WHAT TO PRODUCE -> This exercise calls for copying every line below that holds the word "center".

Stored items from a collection
[Start of section]

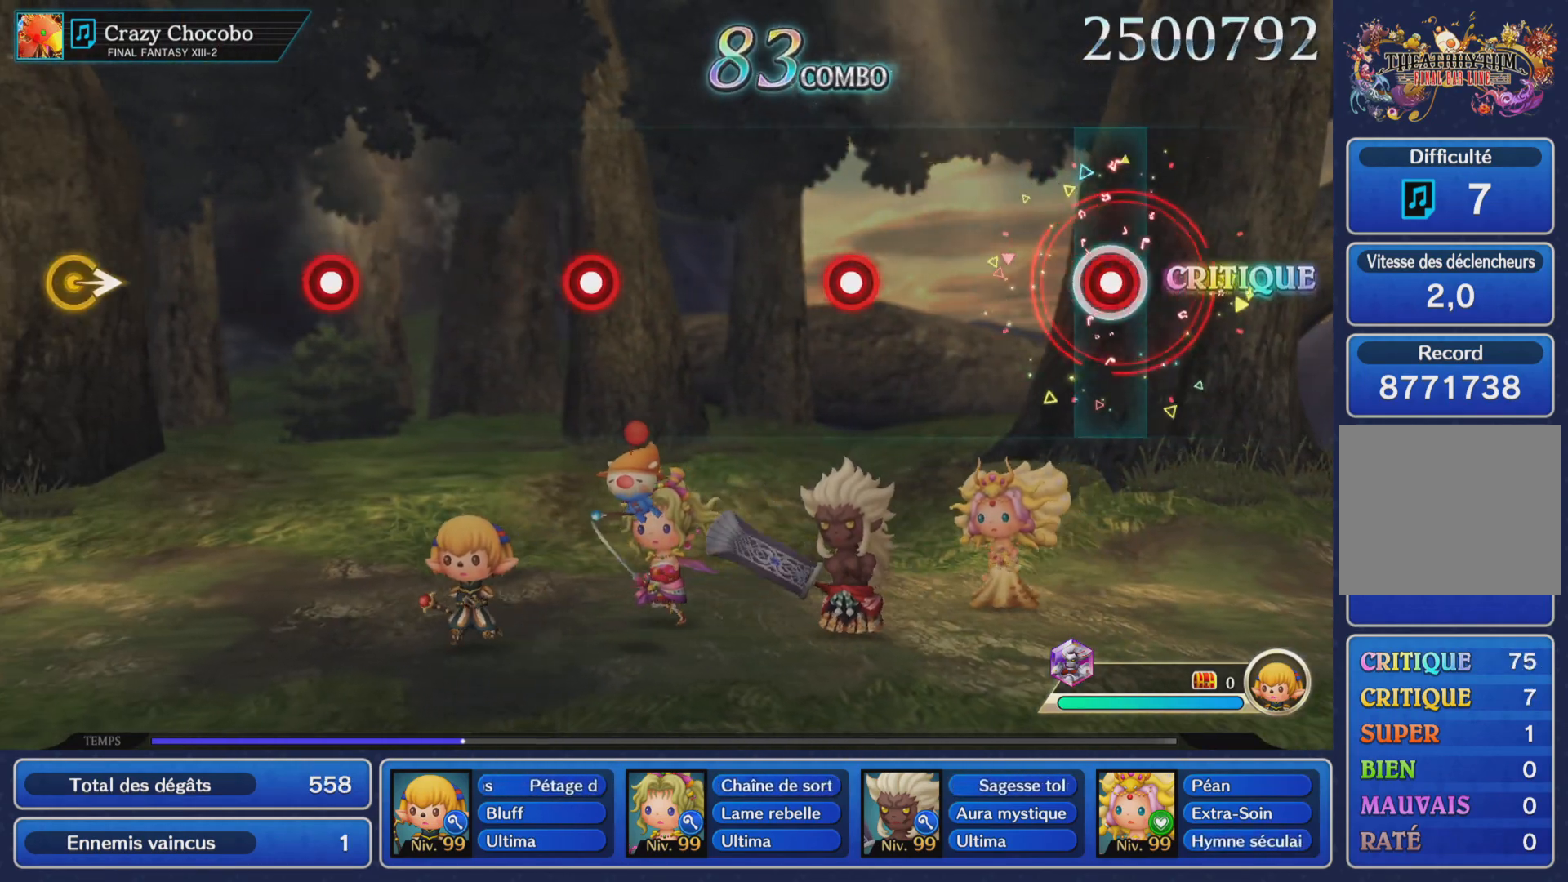
{"buttons": [], "left_stick": "center", "events": [[50, "L1", "down"], [184, "L1", "up"], [334, "R1", "down"], [484, "R1", "up"]]}
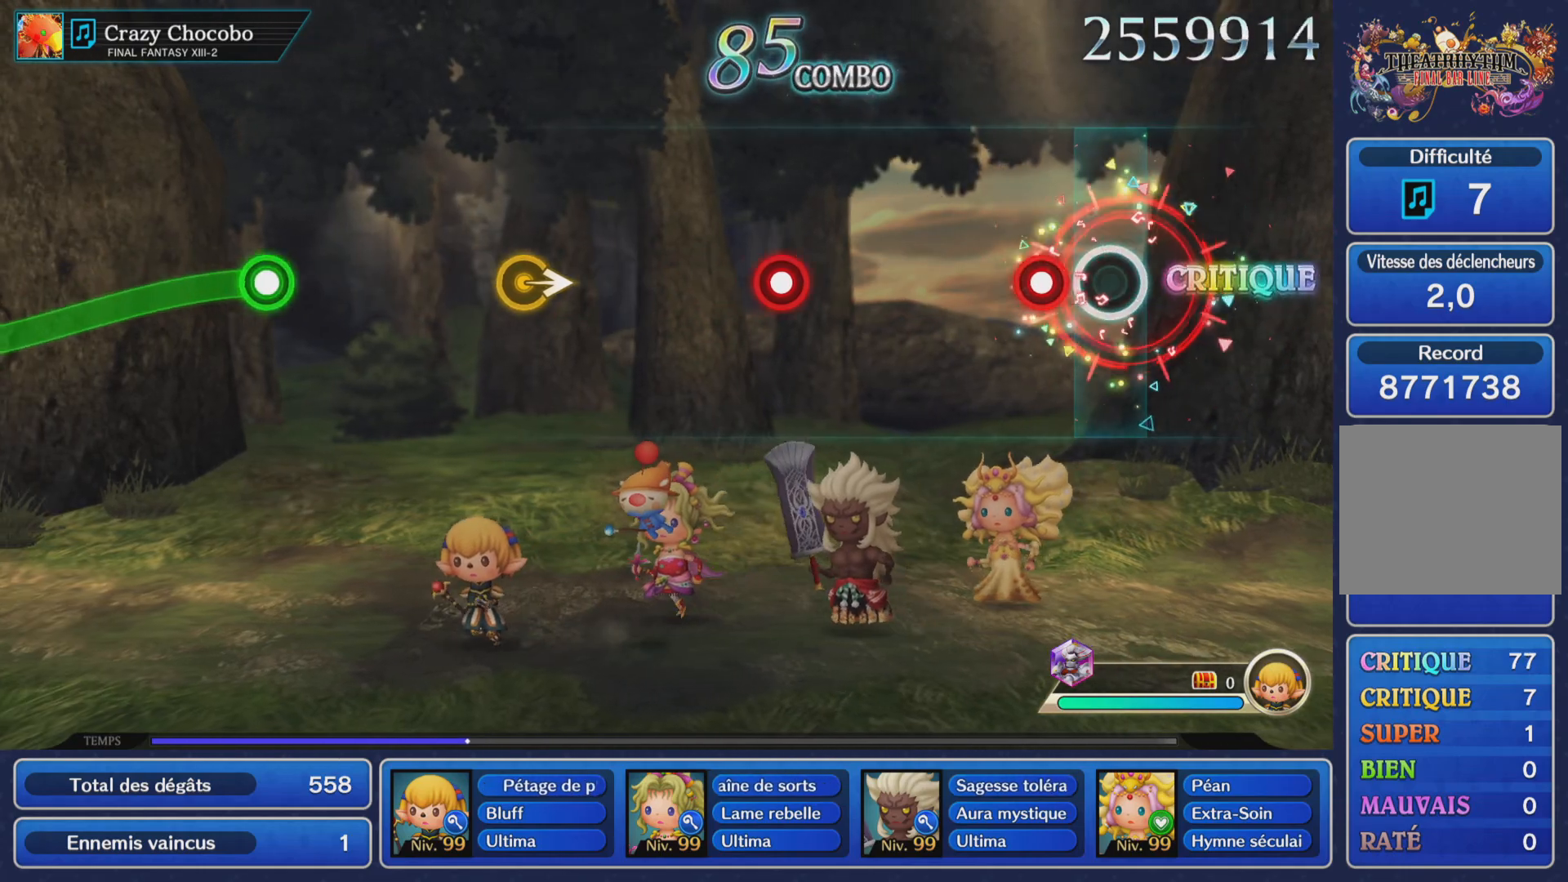
{"buttons": ["R1"], "left_stick": "center", "events": [[183, "L1", "down"], [317, "L1", "up"], [417, "R1", "down"]]}
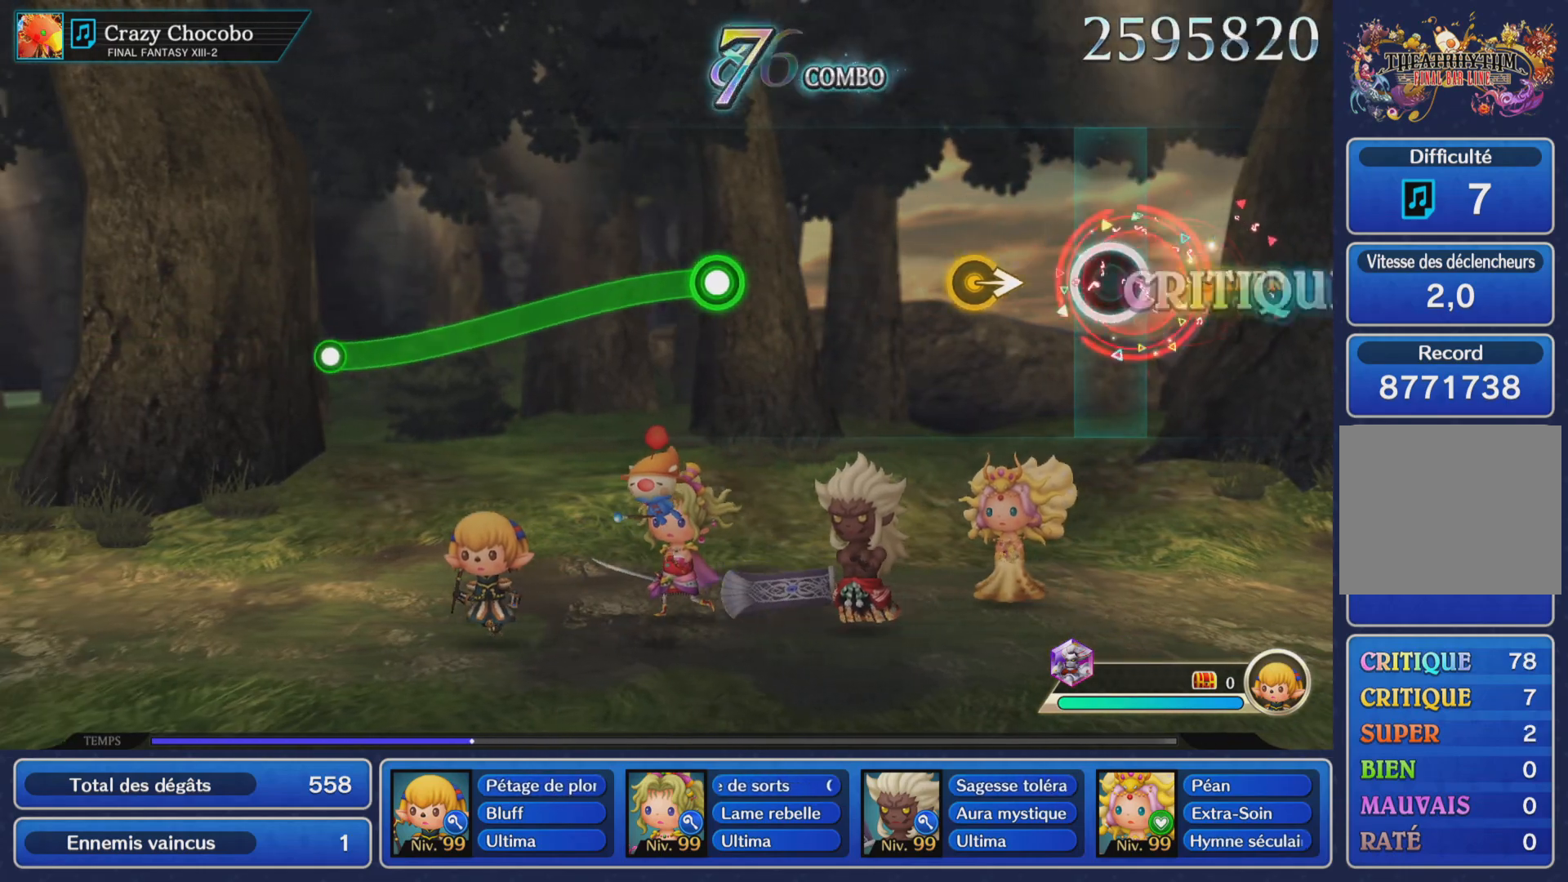
{"buttons": ["R1"], "left_stick": "center", "events": [[50, "R1", "up"], [117, "left_stick", "right"], [284, "left_stick", "center"], [467, "R1", "down"]]}
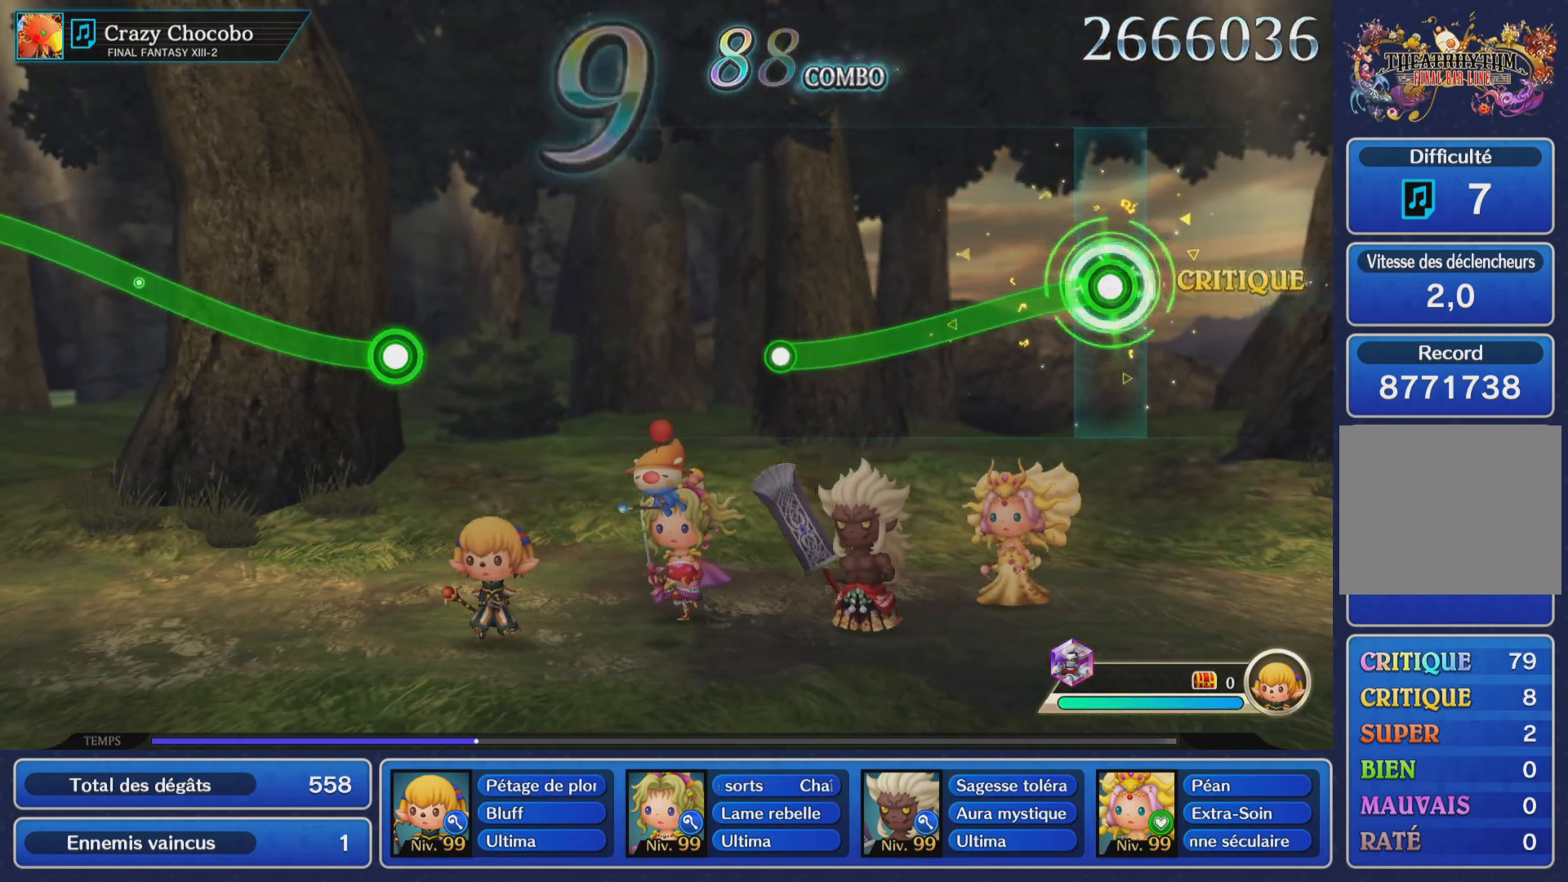
{"buttons": [], "left_stick": "center", "events": [[417, "R1", "up"]]}
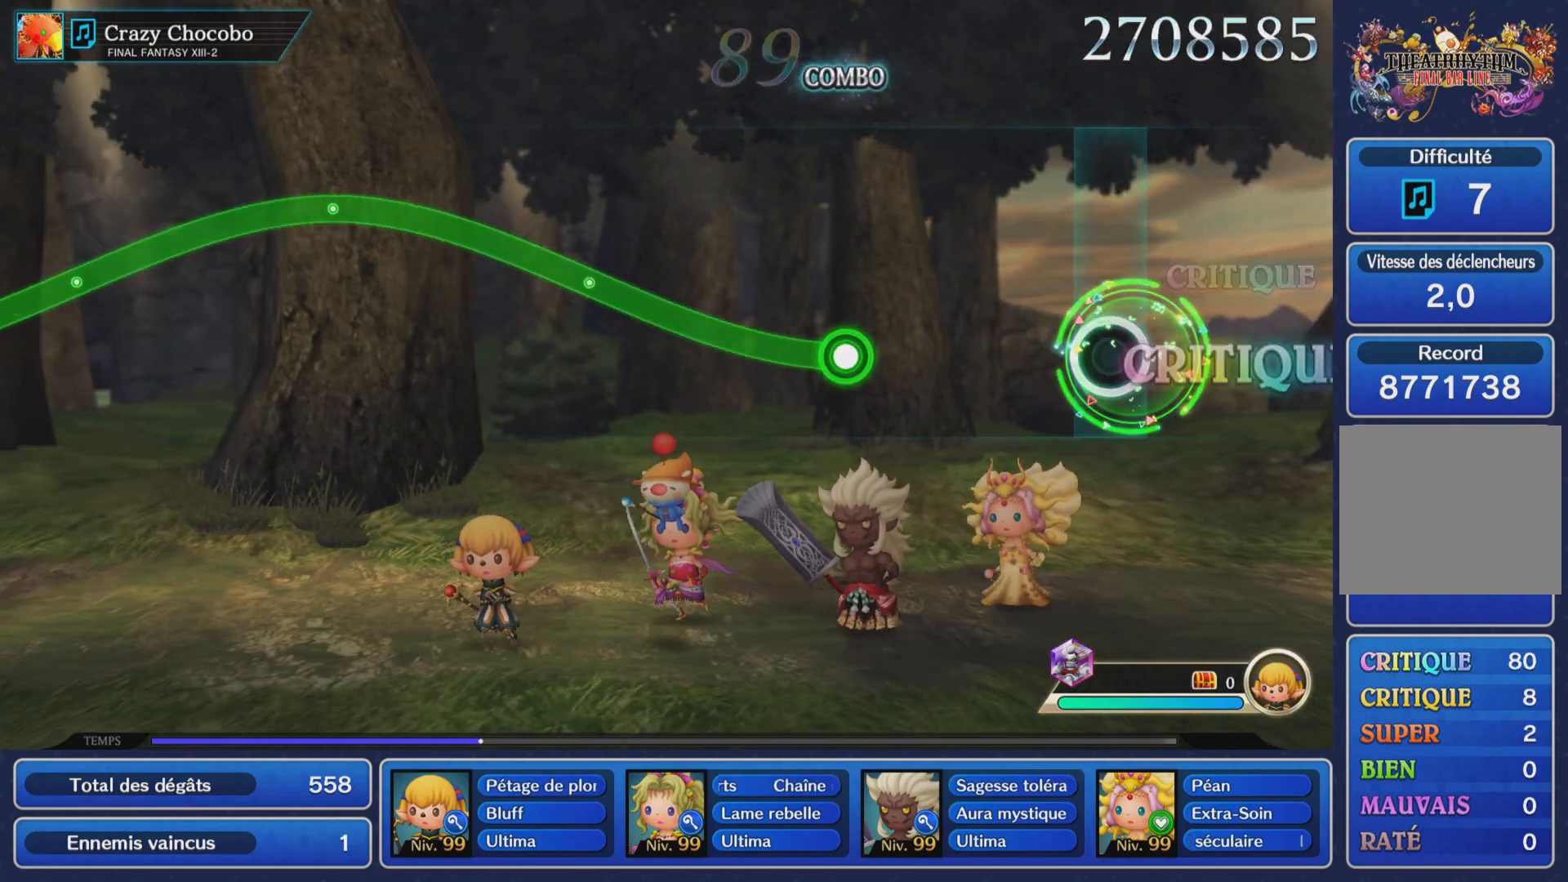
{"buttons": ["R1"], "left_stick": "up", "events": [[300, "R1", "down"], [300, "left_stick", "up"]]}
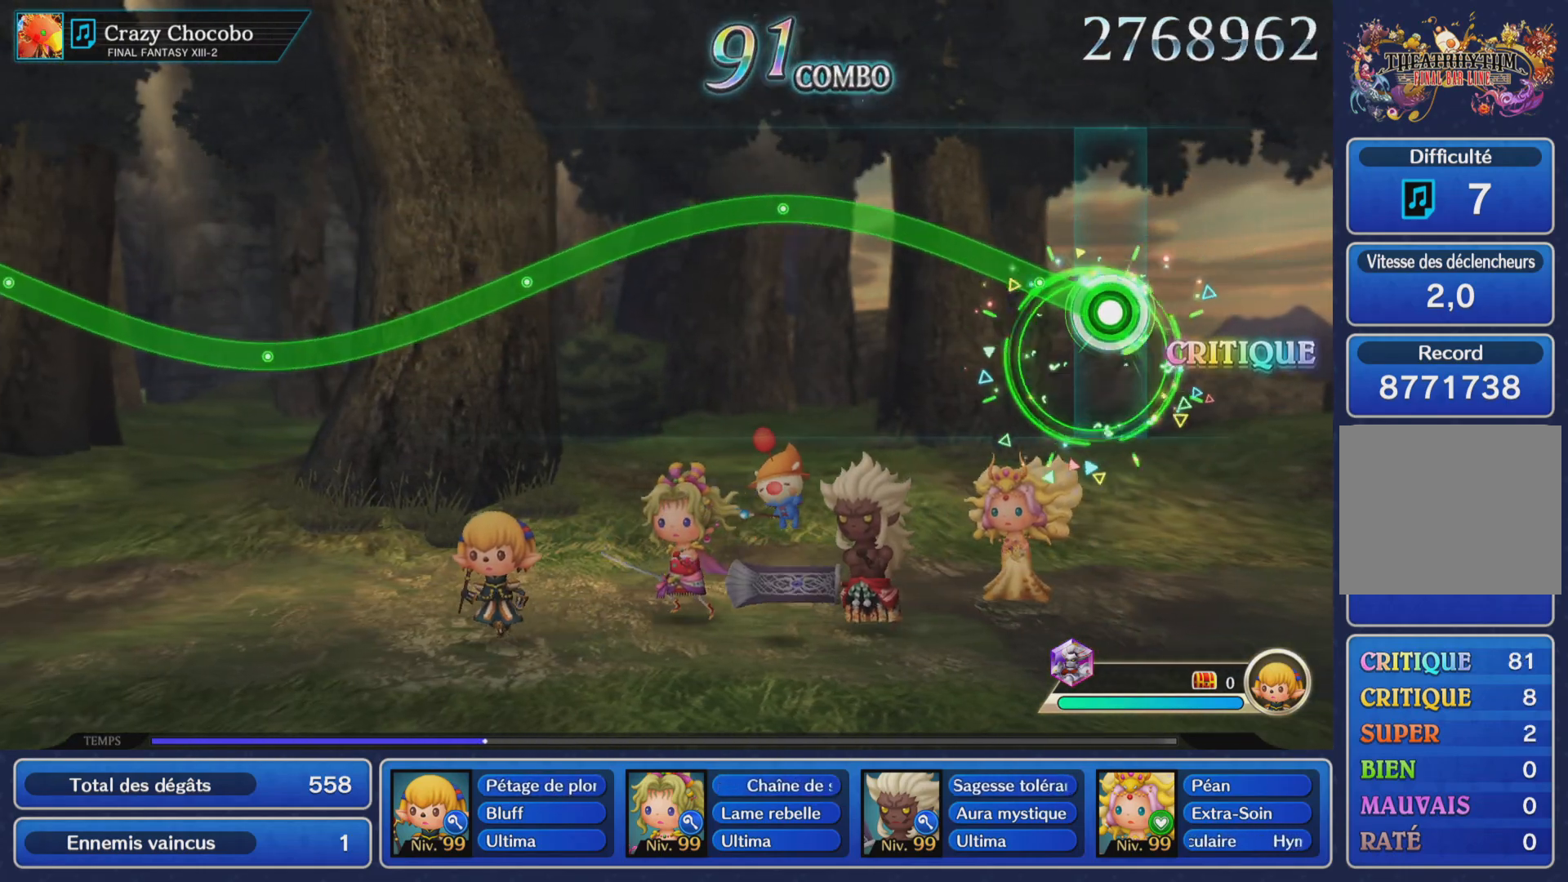
{"buttons": ["R1"], "left_stick": "up", "events": []}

[End of section]

RESPONSE BELOW ->
{"buttons": [], "left_stick": "center", "events": [[50, "L1", "down"], [184, "L1", "up"], [334, "R1", "down"], [484, "R1", "up"]]}
{"buttons": ["R1"], "left_stick": "center", "events": [[183, "L1", "down"], [317, "L1", "up"], [417, "R1", "down"]]}
{"buttons": ["R1"], "left_stick": "center", "events": [[50, "R1", "up"], [117, "left_stick", "right"], [284, "left_stick", "center"], [467, "R1", "down"]]}
{"buttons": [], "left_stick": "center", "events": [[417, "R1", "up"]]}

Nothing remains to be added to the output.